A livello di valori, più che il modello politico (parlamentare, presidenziale, ecc..), entra semmai in gioco la democrazia. Essa sì che è un valore nel senso che la presenza di istituzioni democratiche dà realmente un senso alla qualità del nostro vivere sociale. E sotto questo aspetto l’art. 1 della nostra Carta costituzionale è sufficientemente chiaro in quanto, non a caso, parla di “Repubblica democratica”.
Mescolare queste due diverse centralità: il lavoro e il Parlamento significa dunque fare una gran confusione. Stupisce poi che questa proposta giungesse da un deputato del Popolo della Libertà, il cui leader, l’attuale presidente del Consiglio, considera, da sempre, il Parlamento un freno all’azione governativa (nella migliore delle ipotesi) se non addirittura un parco buoi (nella peggiore). Da cosa deriva quindi questa improvvisa folgorazione pidiellina per la centralità parlamentare?
Viene il sospetto che tutto ciò sia legato alla volontà di riproporre, sotto mentite spoglie costituzionali, la contrapposizione tra sovranità popolare ed organi di garanzia, uno dei classici leit motiv berlusconiani.
Sappiamo fin troppo bene infatti che il nostro Premier non ammette che alcun organo di garanzia (Corte costituzionale, Magistratura, ecc…) possa controllare l’operato del potere espresso dalla sovranità popolare. In realtà qui emerge un modo distorto di intendere questa sovranità, che finisce per tracimare nel populismo.

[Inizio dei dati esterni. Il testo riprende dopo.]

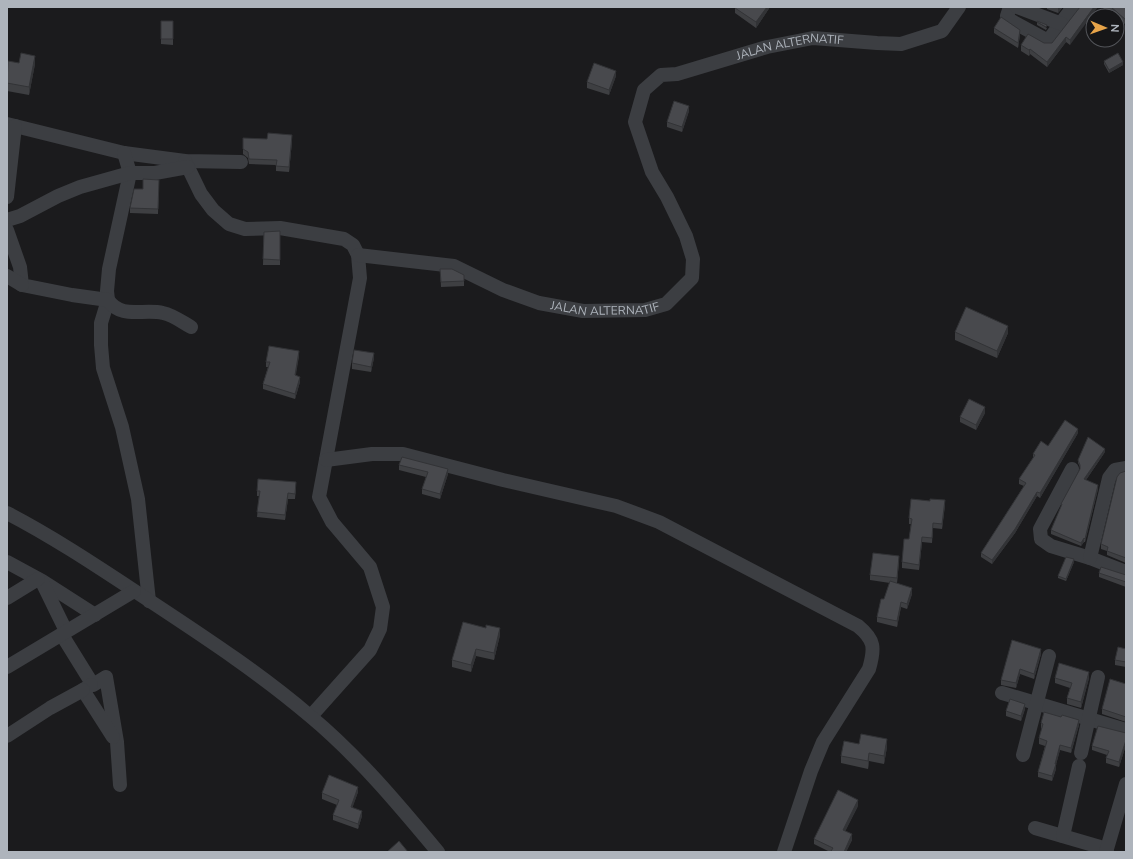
<svg xmlns="http://www.w3.org/2000/svg" width="1133" height="859" font-family="'Nunito Sans',sans-serif">
  <rect width="100%" height="100%" fill="#1b1b1d"/>
  <g fill="none" stroke-linecap="round" stroke-linejoin="round">
    <!-- minor -->
    <g stroke="#3c3e42" stroke-width="14">
      <path d="M1010,7l-3,9 1,3 40,22 25,-34"/>
      <path d="M1017,7l45,17"/>
      <path d="M7,124l117,29 61,8 56,1"/>
      <path d="M124,153l6,20 -21,96 -2,22 1,9 -7,23v22l2,23 19,59 16,72 11,102"/>
      <path d="M185,161l16,33 12,16 16,14 16,5 35,-1 64,11 9,6 5,10 2,23 -41,219 13,25 38,45 13,40 -3,22 -10,21 -59,66"/>
      <path d="M7,197l8,-71"/>
      <path d="M7,220l13,-4 38,-20 22,-9 50,-14h25l33,-6"/>
      <path d="M7,230l13,37 2,18 50,10 36,5c14,20 35,8 55,13 10,2 19,9 28,14"/>
      <path id="s1" d="M358,255l96,11 49,24 36,13 44,8 62,-1 21,-6 26,-26 1,-19 -7,-23 -19,-39 -15,-25 -17,-50 9,-32 17,-15 16,-1 90,-27 46,-9 64,5 24,1 41,-13 17,-24"/>
      <path d="M7,276l15,9"/>
      <path d="M326,460l46,-6h31l100,26 113,26 43,16 199,104c17,14 17,22 11,43l-46,73 -12,29 -27,81"/>
      <path d="M1072,469l-32,60 1,10 10,7 39,12 36,14"/>
      <path d="M7,513c52,27 100,60 149,92 53,35 106,70 154,111 48,40 88,88 128,136"/>
      <path d="M1090,558l19,-80 6,-8 11,-2"/>
      <path d="M7,562l35,19 53,34"/>
      <path d="M42,582l24,49"/>
      <path d="M7,598l31,-19"/>
      <path d="M62,635l31,50 13,-8 11,65 3,43"/>
      <path d="M7,667l127,-76"/>
      <path d="M91,685l-8,5 30,47"/>
      <path d="M1002,693l124,37"/>
      <path d="M7,736l43,-28 33,-18"/>
      <path d="M1081,753l17,-76"/>
      <path d="M1023,755l26,-99"/>
      <path d="M1035,828l72,21"/>
      <path d="M1063,836l16,-70"/>
      <path d="M1106,852l20,-68"/>
    </g>
  </g>
  <!-- wall -->
  <path fill="#3e3f42" d="M770,7l-14,21 -21,-15v-5z
    M1047,7h16l-5,6 -11,-4z
    M1080,7l-10,38 -4,-3 -19,25 -17,-13 -1,2 -8,-5v-6l31,-2z
    M1102,7h24v18l-9,-8v-1h-2l-7,-6 -2,1z
    M161,21h12v24l-12,-1z
    M1037,22l10,6 -1,2 -9,-5z
    M994,28l26,7 -2,13 -24,-15z
    M1104,61l19,4 -14,8 -5,-9z
    M19,63l16,1 -6,31 -22,-4v-27z
    M616,76l-7,19 -22,-7v-6z
    M689,111l-7,21 -15,-5v-5z
    M243,138l49,3 -3,31 -13,-1v-6l-27,-1 -1,-6 -5,-4z
    M159,180l-1,34 -28,-1v-5l13,-19z
    M280,231v34h-17l1,-33z
    M440,269l24,12v5l-23,1z
    M955,332l53,1 -11,25 -42,-18z
    M299,356l-4,20 5,6 -5,17 -32,-10v-5l5,-17h-2v-5z
    M374,358l-3,14 -19,-3v-6z
    M985,413l-9,17 -16,-8v-5z
    M1078,433l-38,65 -3,-2 -22,37 -23,31 -11,-7v-4l43,-67 -5,-2v-5l14,-21v-4l15,-8z
    M1105,452l-19,28 12,9 -13,53h-1l-3,4 -30,-12v-4l10,-23v-3l19,-35v-2l-2,-4v-3z
    M399,465l49,9 -8,25 -18,-5v-5l4,-12 -27,-7z
    M1126,471v92l-19,-8v-4l-6,-2v-5z
    M296,488l-1,11h-7l-3,21 -28,-3 2,-21h-2v-5z
    M945,505l-3,24 -9,-1 -1,15 -10,-1 -3,28 -17,-2v-6l7,-23 2,-15h-2v-6z
    M899,561l-2,22 15,11 -5,15 -6,-2 -4,20 -20,-5v-5l13,-34 -20,-3v-5z
    M1074,562l-8,19 -8,-3v-2z
    M1099,573l27,2v12l-27,-10z
    M500,635l-6,25 -18,-4 -5,16 -19,-5v-7z
    M1126,649v18l-11,-2v-5z
    M1041,654l-7,25 -14,-5 -4,14 -15,-3v-5z
    M1055,678h34l-8,30 -14,-4v-6l3,-10 -15,-5z
    M1126,684v38l-24,-8v-5z
    M1025,709l-4,12 -15,-5v-5z
    M1041,723l38,2 -8,28 -11,-3 -4,14v5l-4,12 -14,-4v-5l7,-26 -6,-2v-6l3,-10h-1z
    M1126,733v12l-7,22 -13,-4v-5l1,-3 -15,-5v-4z
    M859,744l28,3 -3,17 -15,-3 -1,8 -27,-6v-7z
    M358,792l-6,16 10,8 -4,13 -25,-9v-5l4,-10 -15,-6v-6z
    M858,806l-13,25 7,9 -6,12h-16l-16,-8v-5z"/>
  <!-- shaded-wall -->
  <path fill="#323336" d="M767,7h3l-14,21v-6z
    M1059,7h4l-5,6v-5z
    M1094,7h4l-28,38v-5z
    M1020,30v5l-2,13v-5z
    M1066,37v5l-19,25v-5z
    M1030,49v5l-1,2v-6z
    M35,56v8l-6,31v-8z
    M1123,62v3l-14,8v-3z
    M616,71v5l-7,19v-5z
    M689,106v5l-7,21v-5z
    M292,135v6l-3,31v-5z
    M1008,326v7l-11,25v-7z
    M299,351v5l-4,25v-6z
    M374,353v5l-3,14v-5z
    M300,377v5l-5,17v-5z
    M985,407v6l-9,17v-5z
    M1078,429v4l-38,65v-5z
    M1105,449v3l-21,31v-4z
    M448,469v5l-8,25v-5z
    M1098,485v4l-13,53v-3z
    M1037,492v4l-22,37 -23,31v-4z
    M288,493v6l-3,21v-5z
    M945,500v5l-3,24v-5z
    M922,537v5l-3,28v-5z
    M1084,538v4l-3,4v-3z
    M899,556v5l-2,22v-5z
    M1074,559v3l-8,19v-2z
    M912,588v6l-5,15v-5z
    M901,602v5l-4,20v-6z
    M500,628v7l-6,25v-7z
    M476,649v7l-5,16v-7z
    M1041,649v5l-7,25v-5z
    M1020,669v5l-4,14v-5z
    M1089,672v6l-8,30v-6z
    M1025,704v5l-4,12v-5z
    M1079,720v5l-8,28v-5z
    M887,739v8l-3,17v-8z
    M1126,740v5l-7,22v-5z
    M1060,745v5l-5,19v-5z
    M869,753v8l-1,8v-8z
    M1056,764v5l-4,12v-5z
    M358,787v5l-7,20v-5z
    M858,800v6l-15,30v-6z
    M362,811v5l-4,13v-5z
    M852,834v6l-6,12h-2z"/>
  <!-- building -->
  <path fill="#48494d" stroke="#323336" d="M736,7h31l-11,15 -21,-14z
    M1080,7h14l-24,33 -4,-3 -19,25 -17,-13 -1,1 -8,-5 7,-11 16,9h8z
    M1111,7h15v13z
    M1001,17l19,13 -2,13 -24,-15z
    M161,21h12v18h-12z
    M1037,21l10,4 -1,2 -9,-5z
    M21,53l14,3 -6,31 -22,-4 1,-22 11,2z
    M1118,53l5,9 -14,8 -5,-9z
    M594,63l22,8 -7,19 -22,-8z
    M674,101l15,5 -7,21 -15,-5z
    M268,133l24,2 -3,32 -13,-1 1,-6 -28,-1 -1,-7 -5,-3v-11l24,1z
    M143,179l16,1 -1,29 -28,-1 4,-19h9z
    M280,231v29l-17,-1 1,-27z
    M440,269h12l12,6v6l-23,1z
    M966,307l42,19 -11,25 -42,-19z
    M269,346l30,5 -4,24 5,2 -5,17 -32,-10 7,-22h-4z
    M354,350l20,3 -3,14 -19,-4z
    M969,399l16,8 -9,18 -16,-8z
    M1065,420l13,9 -38,64 -3,-1 -22,37 -23,31 -11,-7 45,-70 -7,-4 16,-24 -2,-1 8,-13 7,5z
    M1088,437l17,12 -21,30 14,6 -13,54 -1,-1 -3,5 -30,-13 11,-26h-1l19,-35v-4l-2,-5z
    M402,457l46,12 -8,25 -18,-5 6,-17 -29,-7z
    M1126,471v87l-19,-7 1,-4 -7,-3 16,-67 3,-4z
    M258,479l38,3 -1,12 -7,-1 -3,22 -28,-3 3,-21h-3z
    M911,499l19,2v-2l15,1 -3,24 -9,-1 -1,15 -10,-1 -3,28 -17,-3 2,-23h5l3,-20 -3,-1z
    M873,553l26,3 -2,22 -27,-3z
    M1066,557l8,2 -8,20 -8,-3z
    M1101,567l25,8v7l-27,-9z
    M890,581l22,7 -5,16 -6,-2 -4,19 -20,-4 4,-18h3z
    M463,622l23,6v-3l14,3 -6,25 -18,-4 -5,16 -19,-5z
    M1012,640l29,9 -7,25 -14,-5 -4,14 -15,-3z
    M1118,647l8,2v13l-11,-2z
    M1059,663l30,9 -8,30 -14,-4 5,-15 -17,-5z
    M1110,679l16,5v33l-24,-8z
    M1010,699l15,5 -4,12 -15,-5z
    M1044,712l17,5 1,-2 17,5 -8,28 -11,-3 -5,19h1l-4,12 -14,-4 9,-31 -8,-3 4,-14 -2,-1z
    M1098,726l28,7v7l-7,22 -13,-4 3,-7 -17,-5z
    M861,734l26,5 -3,17 -15,-3 -1,8 -27,-5 3,-15 15,3z
    M329,775l29,12 -7,20 11,4 -4,13 -25,-9 6,-15 -17,-7z
    M838,790l20,10 -15,30 9,4 -8,18h-10l-3,-1 2,-3 -19,-9z
    M399,841l9,11h-21z"/>
  <g text-anchor="middle" dominant-baseline="central" stroke-width="3.5" stroke-linejoin="round" paint-order="stroke">
    <!-- street labels -->
    <g font-size="12" fill="#aeb4bc" stroke="#161618">
      <text stroke="none"><textPath href="#s1" startOffset="712">JALAN ALTERNATIF</textPath></text>
      <text stroke="none"><textPath href="#s1" startOffset="256">JALAN ALTERNATIF</textPath></text>
    </g>
  </g>
  <!-- border -->
  <rect width="1133" height="859" fill="none" stroke="#aeb4bc" stroke-width="16"/>
  <!-- north arrow -->
  <g transform="translate(1105 28) rotate(92)"><circle r="19" fill="#161618" stroke="#53555a"/>
  <path d="M0-3L7 15L0 10L-7 15Z" fill="#e7a449"/>
  <text y="-6" font-size="11" font-weight="bold" text-anchor="middle" fill="#aeb4bc">N</text>
  </g>
</svg>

In quest’ottica la centralità del Parlamento diventa il cavallo di Troia di un sistema plebiscitario in cui i cittadini votano ogni cinque anni e poi chi vince le elezioni fa quello che vuole. Una pseudo democrazia in cui l’elettore infila una scheda nell’urna e poi esaurisce lì il proprio compito e vede scemare qualsiasi altro diritto. La volontà popolare una volta che ha espresso i propri rappresentanti genera un potere supremo ed invalicabile che annichilisce tutte le altre istituzioni.
La legge del Parlamento diviene onnipotente senza alcun limite neppure quello della sua costituzionalità, ovvero la non contrarietà ai principi fondativi dell’ordinamento. A quel punto, forzando la mano, potrebbero venir persino approvate delle norme in violazione di qualsiasi diritto; la forma prevarrebbe sulla sostanza e la democrazia verrebbe ridotta a simulacro.
La legislazione non si troverebbe infatti inserita in una cornice di principi fondamentali di cui la Carta costituzionale si fa garante, ma sarebbe il solo frutto della volontà parlamentare che poi, in definitiva, significa quella della maggioranza. Ecco allora la grande insidia: dietro la parvenza della centralità del Parlamento, vi è la dittatura della maggioranza parlamentare.
Qualcosa di totalmente contrario all’essenza stessa della democrazia che, invece, vive di pesi e contrappesi a tutela delle minoranze, a perenne argine dello strapotere di qualsiasi maggioranza nonché a presidio dei valori che ne fondano l’ordinamento.